Le train de la mort
Compiègne. Camp de Royallieu .
— Des xli gendarmes allemands sont arrivés et, sans plus attendre, commencent la fouille. Pris au dépourvu, les premiers rangs abandonnent à l’ennemi couteaux et papiers d’identité, dont il s’empare, sans autre forme de procès. L’effet de surprise passé, les suivants s’organisent et chacun s’ingénie à camoufler les objets personnels. Les gendarmes ne s’étonnent même pas de ne plus rien retrouver. Et pourtant, l’ardeur et la méthode ne leur font point défaut. La colonne, pendant ce temps, attend sous un soleil de plomb.
— Je n’ai xlii pas subi cette fouille. Le soldat chargé de ce travail découvrit dans la poche de mon blouson un calendrier dont la couverture représentait la cathédrale d’Amiens. Après l’avoir regardé quelques instants, il me le rendit en disant : « Belle cathédrale ! » et en resta là.
Près de la porte du camp C une dizaine d’hommes ont moins de chance et se déshabillent entièrement.
17 heures – Compiègne gare.
Cyriaque Frizon épluche, dans le petit bureau des agents de train, le tableau de service du 2 juillet. Le mécanicien Martial Dorgny éclate de rire.
— Eh oui mon vieux ! Tu es sur la liste comme moi.
— C’est drôle ? Ça fait sept dimanches de suite. Et le dimanche pour revenir de Reims il y a rien avant la nuit. Et qui encore ?
— Le chauffeur c’est Robert Coville.
Les trois hommes sont des amis. Frizon est le plus âgé : cinquante ans, tout en muscles, un doigt de moustache sous un nez fin. Casquette toujours bien haute sur le crâne. Dorgny : quarante-trois ans, large menton, épais sourcils, cheveux plaqués en arrière. Visage carré, tendance à l’embonpoint, tout le contraire de Coville : petit sec.
L’équipe du 7909 est constituée. Les trois hommes se séparent en plaisantant :
— J’espère que les « paniers » sont bien garnis !
— On a un lapin ce soir… Je vous garde la peau ?
19 heures – Compiègne .
Camp de Royallieu.
Les deux battants barbelés de la porte du camp C se referment sur les « partants » qui s’entassent dans deux hangars :
— À l’intérieur xliii , pas le moindre châlit ; seules quelques brassées de paille éparpillée sur le carrelage meublent ce parc à humains.
Entre les deux bâtiments, des sentinelles armées. Jaeger, l’« homme aux chiens » a lâché Prado et Klodo.
Le docteur Solladié, « porté » par la bousculade dans le second bâtiment, est décidé à tenter une sortie pour rejoindre, dans le premier groupe, son beau-père le docteur Bent.
— Tu es fou ! Il y a Jaeger et ses chiens.
— Qui parle allemand ?
— Moi.
— Traduis-moi : « Veuillez m’excuser. Mon beau-père est malade. Je voudrais être auprès de lui. »

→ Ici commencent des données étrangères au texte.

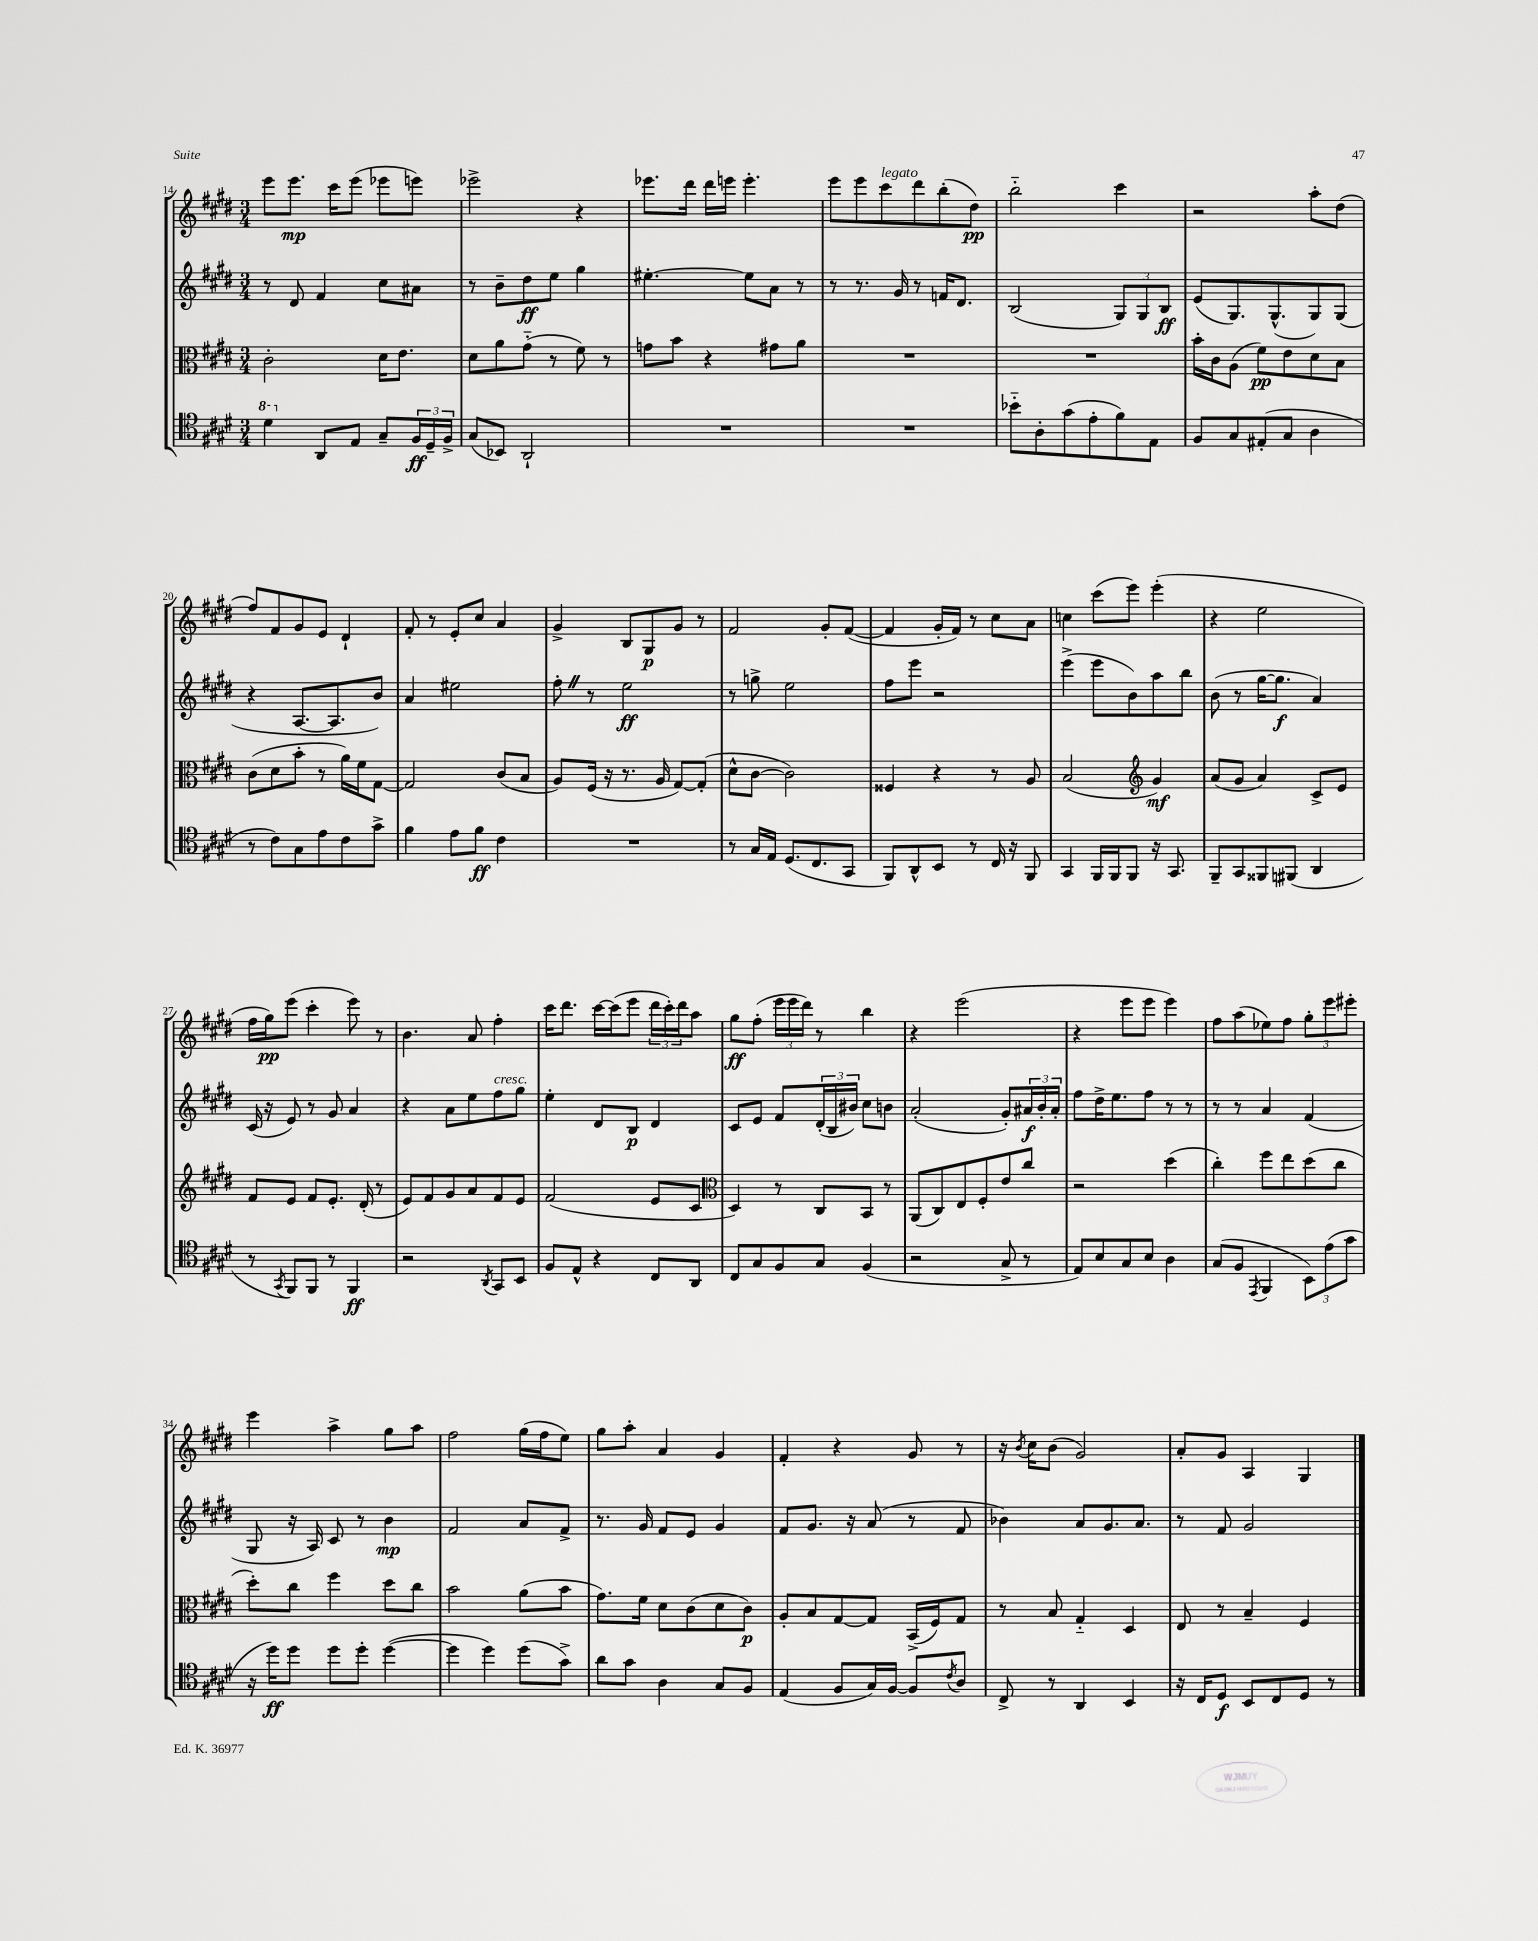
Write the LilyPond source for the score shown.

<<
\new StaffGroup <<
\new Staff = "s0" {
    \clef treble \key e \major \numericTimeSignature \time 3/4
    e'''8 e'''8.\mp cis'''16 e'''8( ees'''8 e'''8) |
    ees'''2-> r4 |
    ees'''8. dis'''16 dis'''16 e'''16 e'''4.-. |
    e'''8 e'''8 cis'''8^\markup { \italic "legato" } dis'''8 b''8-.( dis''8\pp) |
    b''2-_ cis'''4 |
    r2 a''8-. dis''8( |
    fis''8) fis'8 gis'8 e'8 dis'4-! |
    fis'8-. r8 e'8-. cis''8 a'4 |
    gis'4-> b8 gis8\p gis'8 r8 |
    fis'2 gis'8-. fis'8~( |
    fis'4 gis'16-. fis'16) r8 cis''8 a'8 |
    c''4 cis'''8( e'''8) e'''4-.( |
    r4 e''2 |
    fis''16 gis''16\pp) e'''8( cis'''4-. e'''8) r8 |
    b'4. a'8 fis''4-. |
    cis'''16 dis'''8. cis'''16~ cis'''16( e'''8 \tuplet 3/2 { dis'''16 cis'''16-.) dis'''16 } a''8 |
    gis''8\ff fis''8-.( \tuplet 3/2 { e'''16 e'''16 dis'''16) } r8 b''4 |
    r4 e'''2( |
    r4 e'''8 e'''8 e'''4) |
    fis''8 a''8( ees''8) fis''8 \tuplet 3/2 { gis''8-. e'''8 eis'''8-. } |
    e'''4 a''4-> gis''8 a''8 |
    fis''2 gis''16( fis''16 e''8) |
    gis''8 a''8-. a'4 gis'4 |
    fis'4-. r4 gis'8 r8 |
    r16 \acciaccatura { b'8 } cis''16 b'8( gis'2) |
    a'8-. gis'8 a4 gis4 \bar "|." |
}
\new Staff = "s1" {
    \clef treble \key e \major \numericTimeSignature \time 3/4
    r8 dis'8 fis'4 cis''8 ais'8 |
    r8 b'8-- dis''8\ff e''8 gis''4 |
    eis''4.~-. eis''8 a'8 r8 |
    r8 r8. gis'16 r8 f'16 dis'8. |
    b2( \tuplet 3/2 { gis8) gis8 b8\ff } |
    e'8( gis8.) gis8.-^( gis8) gis8( |
    r4 a8.~ a8. b'8) |
    a'4 eis''2 |
    fis''8-. \once \override BreathingSign.text = \markup { \musicglyph "scripts.caesura.straight" } \breathe r8 e''2\ff |
    r8 g''8-> e''2 |
    fis''8 e'''8 r2 |
    e'''4->( e'''8 b'8) a''8 b''8 |
    b'8( r8 gis''16~ gis''8.\f a'4) |
    cis'16( r16 e'8) r8 gis'8 a'4 |
    r4 a'8 e''8 fis''8^\markup { \italic "cresc." } gis''8 |
    e''4-. dis'8 b8\p dis'4 |
    cis'8 e'8 fis'8 \tuplet 3/2 { dis'16-.( b16 bis'16) } cis''8 b'8 |
    a'2-.( gis'8-.) \tuplet 3/2 { ais'16\f b'16-. ais'16-. } |
    fis''8 dis''16-> e''8. fis''8 r8 r8 |
    r8 r8 a'4 fis'4( |
    gis8 r16 a16) cis'8 r8 b'4\mp |
    fis'2 a'8 fis'8-> |
    r8. gis'16 fis'8 e'8 gis'4 |
    fis'8 gis'8. r16 a'8( r8 fis'8 |
    bes'4) a'8 gis'8. a'8. |
    r8 fis'8 gis'2 \bar "|." |
}
\new Staff = "s2" {
    \clef alto \key e \major \numericTimeSignature \time 3/4
    cis'2-. dis'16 e'8. |
    dis'8 a'8 gis'8-_( r8 fis'8) r8 |
    g'8 b'8 r4 gis'8 a'8 |
    R2. |
    R2. |
    b'16-. cis'16 a8( fis'8\pp) e'8 dis'8 b8 |
    cis'8( dis'8 b'8-. r8 a'16) fis'16 gis8~ |
    gis2 cis'8( b8 |
    a8) fis16( r16 r8. a16 gis8~) gis8-.( |
    dis'8-^ cis'8~ cis'2) |
    fisis4 r4 r8 a8 |
    b2( \clef treble gis'4\mf) |
    a'8( gis'8 a'4) cis'8-> e'8 |
    fis'8 e'8 fis'8 e'8.-. dis'16-.( r8 |
    e'8) fis'8 gis'8 a'8 fis'8 e'8 |
    fis'2( e'8 cis'8 |
    \clef alto dis4) r8 cis8 b,8 r8 |
    a,8( cis8) e8 fis8-. e'8 cis''8 |
    r2 dis''4( |
    cis''4-.) fis''8 e''8 dis''8( cis''8 |
    dis''8-.) cis''8 fis''4 dis''8 cis''8 |
    b'2 a'8( b'8 |
    gis'8.) fis'16 dis'8 cis'8( dis'8 cis'8\p) |
    a8-. b8 gis8~ gis8 b,16->( fis16) gis8 |
    r8 b8 gis4-_ dis4 |
    e8 r8 b4-- fis4 \bar "|." |
}
\new Staff = "s3" {
    \clef tenor \key e \major \numericTimeSignature \time 3/4
    \ottava #1 dis''4 \ottava #0 a,8 e8 gis8-- \tuplet 3/2 { fis16\ff dis16-- fis16-> } |
    gis8( bes,8) a,2-! |
    R2. |
    R2. |
    bes'8-_ a8-. gis'8( e'8-. fis'8) e8 |
    fis8 gis8 eis8-.( gis8 a4 |
    r8 cis'8) gis8 e'8 cis'8 gis'8-> |
    fis'4 e'8 fis'8\ff cis'4 |
    R2. |
    r8 gis16 e16 dis8.( cis8. gis,8 |
    fis,8) a,8-^ b,8 r8 cis16 r16 fis,8 |
    gis,4 fis,16 fis,16 fis,8 r16 gis,8. |
    fis,8-- gis,8 fisis,8 fis,8( a,4 |
    r8 \acciaccatura { gis,8 } fis,8) fis,8 r8 fis,4\ff |
    r2 \acciaccatura { a,8 } gis,8 b,8 |
    fis8 e8-^ r4 cis8 a,8 |
    cis8 gis8 fis8 gis8 fis4( |
    r2 gis8-> r8 |
    e8) b8 gis8 b8 a4 |
    gis8( fis8 \acciaccatura { e,8 } fis,4 \tuplet 3/2 { b,8) e'8( gis'8 } |
    r16 dis''16\ff) dis''8 dis''8 dis''8-. dis''4~( |
    dis''4 dis''4) dis''8( gis'8->) |
    a'8 gis'8 a4 gis8 fis8 |
    e4( fis8 gis16) fis16~ fis8 \acciaccatura { cis'8 } a8 |
    cis8-> r8 a,4 b,4 |
    r16 cis16 dis8\f b,8 cis8 dis8 r8 \bar "|." |
}
>>
>>
\layout { \context { \Score currentBarNumber = #14 } }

— Mais il est fou ! Tu vas réciter ça à Jaeger ? Il est fou !
— Pourquoi pas !
— Très bien ! Alors ça se dit…
Solladié répète, entrebâille la porte, se glisse et tombe dans les bras de Jaeger.
— … ! Oh !
— Et alors ?
— Excusez-moi ! J’ai raté ma phrase… mais vous parlez français. Mon beau-père…
Jaeger saisit Solladié au collet et, devant la première porte :
— C’est là ?
— Euh ! Je ne crois pas !
Seconde porte.
— C’est là ?
Solladié reconnaît un visage de Montauban :
— Oui ! C’est là.
Jaeger magnanime :
— Vas-y !
D’autres préfèrent se faufiler… à la course, derrière le dos des gardiens :
— Nous xliv nous écrasons aux fenêtres pour appeler les camarades qui ne sont pas avec nous et avec lesquels nous voudrions être. En face de ma baraque une porte est ouverte. Un camarade s’est élancé vers l’ami dont il ne veut pas se séparer. Moi aussi j’ai quelqu’un que je voudrais rejoindre, mais une sentinelle a hurlé et menace de faire feu. Tant pis ! La sentinelle ayant le dos tourné, je bondis par la fenêtre, suivi de deux autres camarades. En face, tous les prisonniers qui se tassaient à la porte ont laissé libre le passage. Tout le monde hurle car c’est une nouvelle victoire. Mais je disparais vite dans la foule, le cœur battant très fort. Les amis retrouvés, on sent pendant un temps très court, la joie de l’amitié. Nous sommes plusieurs à nous serrer les uns contre les autres, à faire face à tout défi ; il nous semble que rien ne peut arriver que nous ne surmonterons.